Ce samedi 4 avril se déroulait le Challenge pour Elles, un événement organisé par le RCA à destination des jeunes filles de moins de 15 ans afin qu’elles passent une journée de sport autour de leur passion pour le ballon ovale.
Aux environs de 10h, se sont réunies près de 37 participantes au stade Charassin afin de participer à cette journée sportive organisée par la Fédération Française de Rugby. À titre de rappel, ce challenge est avant tout national, mais chaque département de la région accueille son propre plateau, composé de licenciées FFR et réunies sous forme d’équipes composées par le comité départemental. Ce dispositif qui, avant de poser ses valises à Amiens, est passé par Beauvais avant de repartir pour St-Omer le 14 mai, se compose de deux parties. Le matin fut le temps des ateliers, afin de découvrir tous les fondamentaux de la discipline avec un roulement toutes les 15 minutes, menés par les Licornes du RCA elles-mêmes. Puis, l’après-midi était placée sous le signe de la compétition avec des matchs de 10 contre 10. Pour Rodolphe Astori, éducateur de rugby à Villeneuve-d’Ascq, et représentant de l’événement dans sa dimension régionale, l’objectif de cette journée « est de faire en sorte que l’ensemble des filles de la région se retrouvent et jouent sans aucune sélection ou quoi que ce soit », qu’il s’agisse de licenciées ou non, car il y a toujours la possibilité d’inviter une amie. Dans ce cas de figure, la journée sert aussi de promotion du sport « autour du plaisir », comme le notifie justement Rodolphe Astori.
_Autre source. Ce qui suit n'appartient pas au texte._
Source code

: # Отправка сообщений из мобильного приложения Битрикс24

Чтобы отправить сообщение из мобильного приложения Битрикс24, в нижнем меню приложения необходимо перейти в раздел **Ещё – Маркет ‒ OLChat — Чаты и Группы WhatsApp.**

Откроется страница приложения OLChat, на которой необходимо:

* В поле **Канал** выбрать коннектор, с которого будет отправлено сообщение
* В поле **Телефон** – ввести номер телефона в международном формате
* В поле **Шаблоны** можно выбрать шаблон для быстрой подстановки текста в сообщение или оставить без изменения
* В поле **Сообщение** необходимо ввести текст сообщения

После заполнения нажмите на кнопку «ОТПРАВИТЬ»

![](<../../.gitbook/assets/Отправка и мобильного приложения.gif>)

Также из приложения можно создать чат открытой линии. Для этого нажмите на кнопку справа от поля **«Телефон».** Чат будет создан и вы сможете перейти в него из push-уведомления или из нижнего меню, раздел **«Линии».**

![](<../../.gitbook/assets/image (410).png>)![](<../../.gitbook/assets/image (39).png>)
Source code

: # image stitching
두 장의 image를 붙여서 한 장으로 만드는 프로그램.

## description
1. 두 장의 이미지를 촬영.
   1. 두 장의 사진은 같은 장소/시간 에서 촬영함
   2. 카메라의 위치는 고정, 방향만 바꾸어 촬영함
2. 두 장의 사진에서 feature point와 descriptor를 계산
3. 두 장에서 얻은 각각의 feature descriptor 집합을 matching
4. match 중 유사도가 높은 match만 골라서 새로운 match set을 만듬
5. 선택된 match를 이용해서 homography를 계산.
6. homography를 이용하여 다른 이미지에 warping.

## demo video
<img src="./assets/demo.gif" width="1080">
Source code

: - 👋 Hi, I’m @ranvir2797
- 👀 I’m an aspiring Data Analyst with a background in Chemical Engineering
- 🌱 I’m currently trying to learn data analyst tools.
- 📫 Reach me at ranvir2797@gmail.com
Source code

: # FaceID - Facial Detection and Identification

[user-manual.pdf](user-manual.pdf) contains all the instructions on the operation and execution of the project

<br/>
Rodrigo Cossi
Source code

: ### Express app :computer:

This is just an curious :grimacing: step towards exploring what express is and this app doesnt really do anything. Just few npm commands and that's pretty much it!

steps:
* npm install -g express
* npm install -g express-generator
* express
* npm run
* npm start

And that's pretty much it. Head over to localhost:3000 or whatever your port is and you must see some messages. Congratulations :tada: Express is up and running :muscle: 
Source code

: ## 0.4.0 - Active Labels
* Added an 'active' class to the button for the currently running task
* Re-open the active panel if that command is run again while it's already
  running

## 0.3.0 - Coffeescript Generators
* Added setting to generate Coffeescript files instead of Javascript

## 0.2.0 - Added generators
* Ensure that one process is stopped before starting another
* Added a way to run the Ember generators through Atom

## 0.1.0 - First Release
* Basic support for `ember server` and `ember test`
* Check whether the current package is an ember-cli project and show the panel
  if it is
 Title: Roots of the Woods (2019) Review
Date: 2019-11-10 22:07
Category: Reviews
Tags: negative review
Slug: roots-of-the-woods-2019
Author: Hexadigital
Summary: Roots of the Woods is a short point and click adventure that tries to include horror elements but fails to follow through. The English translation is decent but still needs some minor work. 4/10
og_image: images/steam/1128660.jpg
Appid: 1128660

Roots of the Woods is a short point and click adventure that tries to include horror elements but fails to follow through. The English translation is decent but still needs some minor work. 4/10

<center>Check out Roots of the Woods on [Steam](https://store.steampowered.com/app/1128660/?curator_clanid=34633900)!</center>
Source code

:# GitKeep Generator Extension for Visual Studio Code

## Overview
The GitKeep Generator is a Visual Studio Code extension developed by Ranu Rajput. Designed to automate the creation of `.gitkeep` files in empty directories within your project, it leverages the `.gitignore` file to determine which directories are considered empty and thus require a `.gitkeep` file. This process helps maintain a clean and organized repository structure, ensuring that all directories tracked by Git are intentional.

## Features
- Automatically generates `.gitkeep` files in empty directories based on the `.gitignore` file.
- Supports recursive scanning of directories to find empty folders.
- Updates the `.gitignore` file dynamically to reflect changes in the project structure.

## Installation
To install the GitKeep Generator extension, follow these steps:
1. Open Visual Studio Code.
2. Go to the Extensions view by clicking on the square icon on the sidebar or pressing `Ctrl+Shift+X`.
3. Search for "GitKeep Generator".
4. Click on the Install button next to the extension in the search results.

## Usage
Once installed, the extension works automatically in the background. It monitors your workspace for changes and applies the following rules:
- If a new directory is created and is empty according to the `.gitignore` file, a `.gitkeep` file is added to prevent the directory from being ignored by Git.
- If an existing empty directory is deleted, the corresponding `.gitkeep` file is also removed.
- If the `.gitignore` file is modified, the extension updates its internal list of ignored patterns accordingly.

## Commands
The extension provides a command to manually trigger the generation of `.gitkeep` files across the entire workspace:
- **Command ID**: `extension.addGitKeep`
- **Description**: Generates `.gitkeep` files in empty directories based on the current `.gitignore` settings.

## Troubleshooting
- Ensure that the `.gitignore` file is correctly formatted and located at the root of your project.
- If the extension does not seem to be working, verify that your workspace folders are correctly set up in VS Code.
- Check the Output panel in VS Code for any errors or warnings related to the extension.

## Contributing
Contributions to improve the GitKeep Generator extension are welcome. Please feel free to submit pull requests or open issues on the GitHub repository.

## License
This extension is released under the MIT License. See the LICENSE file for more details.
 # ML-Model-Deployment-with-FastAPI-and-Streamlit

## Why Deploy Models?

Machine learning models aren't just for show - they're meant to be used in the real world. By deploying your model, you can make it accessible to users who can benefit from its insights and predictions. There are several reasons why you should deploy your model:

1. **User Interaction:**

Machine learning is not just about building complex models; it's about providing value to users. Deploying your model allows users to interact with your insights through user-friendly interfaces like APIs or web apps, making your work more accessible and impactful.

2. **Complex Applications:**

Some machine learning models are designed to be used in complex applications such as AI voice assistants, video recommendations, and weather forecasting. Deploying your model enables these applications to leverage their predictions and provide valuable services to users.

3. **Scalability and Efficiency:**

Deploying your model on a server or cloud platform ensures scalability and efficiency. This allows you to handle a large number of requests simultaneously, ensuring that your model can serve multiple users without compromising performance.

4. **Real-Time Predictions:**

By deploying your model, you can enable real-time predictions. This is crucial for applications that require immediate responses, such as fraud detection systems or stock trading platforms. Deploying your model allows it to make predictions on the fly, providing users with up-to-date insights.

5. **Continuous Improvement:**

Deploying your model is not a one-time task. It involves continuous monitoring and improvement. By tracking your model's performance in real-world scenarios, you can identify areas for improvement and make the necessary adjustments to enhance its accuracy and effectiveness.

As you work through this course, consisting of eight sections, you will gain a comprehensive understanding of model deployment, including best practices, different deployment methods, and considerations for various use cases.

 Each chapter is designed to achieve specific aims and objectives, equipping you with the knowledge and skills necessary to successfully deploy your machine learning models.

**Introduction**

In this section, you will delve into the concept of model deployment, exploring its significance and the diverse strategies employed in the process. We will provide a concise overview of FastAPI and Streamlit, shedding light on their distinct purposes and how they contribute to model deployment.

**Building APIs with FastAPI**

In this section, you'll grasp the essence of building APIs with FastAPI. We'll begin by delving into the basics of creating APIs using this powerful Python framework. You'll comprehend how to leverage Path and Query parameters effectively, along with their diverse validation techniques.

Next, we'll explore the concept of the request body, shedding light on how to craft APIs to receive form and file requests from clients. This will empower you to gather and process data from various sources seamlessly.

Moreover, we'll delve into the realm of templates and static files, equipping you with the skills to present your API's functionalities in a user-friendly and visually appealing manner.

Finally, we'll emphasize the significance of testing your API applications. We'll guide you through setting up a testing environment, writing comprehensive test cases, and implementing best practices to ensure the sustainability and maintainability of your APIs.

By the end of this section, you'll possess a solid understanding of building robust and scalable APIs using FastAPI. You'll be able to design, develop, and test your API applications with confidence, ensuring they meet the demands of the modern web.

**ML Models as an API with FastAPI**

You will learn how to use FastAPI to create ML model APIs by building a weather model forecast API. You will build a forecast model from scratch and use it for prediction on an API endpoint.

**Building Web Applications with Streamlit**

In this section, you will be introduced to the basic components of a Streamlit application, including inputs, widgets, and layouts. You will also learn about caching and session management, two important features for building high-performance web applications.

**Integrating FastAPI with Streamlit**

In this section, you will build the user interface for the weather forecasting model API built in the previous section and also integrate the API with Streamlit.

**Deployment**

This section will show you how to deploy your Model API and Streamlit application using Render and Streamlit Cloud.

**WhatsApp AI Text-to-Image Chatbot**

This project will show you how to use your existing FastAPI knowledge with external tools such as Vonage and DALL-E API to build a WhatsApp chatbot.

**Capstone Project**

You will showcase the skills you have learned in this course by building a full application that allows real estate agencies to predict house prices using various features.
À titre d’information, pour ce qui est du rugby féminin régional, 1700 licenciées sont répertoriées, même si la FFR veut pousser ce chiffre vers les 2000 licenciées. Pour ce faire, un plan d’action a été décidé, avec une mise en place l’année prochaine via de la prospection. Rodolphe Astori partage : « La ligue a mis en place aussi une formation pour gérer spécifiquement des groupes féminins, s’adapter au public féminin. En général, le coaching est assez masculin, donc, du coup, il n’y a pas forcément les connaissances de la spécificité du groupe féminin. » Malheureusement, il y a des difficultés auxquelles les clubs devront faire face. « Déjà, au niveau effectif masculin ou féminin, c’est quand même une région avec peu de joueurs. Ce n’est pas une terre de rugby au sens traditionnel, familial, etc… Puis, je pense qu’avec le nombre de clubs, on n’arrive pas forcément à toucher toute la région, il faut souvent des grands déplacements pour les filles. Il y a de moins en moins de clubs », développe Rodolphe Astori.

Pour Julie et Laure, toutes deux évoluant aux Licornes du RCA, cette journée est une totale réussite. Elles confient : « On essaie de rassembler les filles des Hauts-de-France pour pouvoir faire des journées et aussi que les filles puissent se connaître […] c’est l’avenir, elles ont quinze ans. » Même si la journée se porte autour du plaisir du jeu, elles ne voient pas d’inconvénient à ce qu’elle serve aussi à recruter des joueuses dans l’équipe cadette du club, elle qui ne compte qu’aujourd’hui que 6 licenciées. Une difficulté lorsqu’il s’agit de faire des matchs. Les joueuses samariennes approfondissent : « Il y a un gap entre le moment où elles arrêtent de jouer avec les garçons à 14 ans et les séniors, car après, entre 15 et 18 ans, il n’y a pas forcément d’équipes de cadettes dans le coin, donc tu te dis que t’es un peu toute seule. » Ce genre de journée permet aussi de se rendre compte de l’évolution du rugby féminin à travers les âges. Julie et Laure confient leurs débuts dans la discipline : « On l’a connu simplement parce qu’on voulait jouer au rugby, qui était moins développé que maintenant. On a commencé à jouer à dix, le rugby féminin n’avait pas encore autant de visibilité qu’aujourd’hui, même si c’est très récent. » En parlant de cette journée, elles partagent un regard plein d’espoir : « On se dit que ça mord à l’hameçon et qu’il y a de plus en plus de filles au rugby. »

La journée fut un succès pour tout le monde en somme, surtout pour les principales intéressées. En effet, pour Camille et Amélia, toutes les deux licenciées depuis un an, la journée était « super bien avec les ateliers, on a travaillé chaque chose importante dans le rugby. Ça nous a aussi entraînés et échauffés pour les matchs de l’après-midi. » Un bilan plus que réussi donc, pour celles qui ont « envie de continuer pour aller vers le professionnel, c’est un peu une histoire de famille le rugby, et ça me plaît bien. J’aime bien le contact, les plaquages et foncer dans des gens (rires). » Le futur du rugby féminin semble prêt à prendre la relève pour continuer de développer toujours plus la discipline.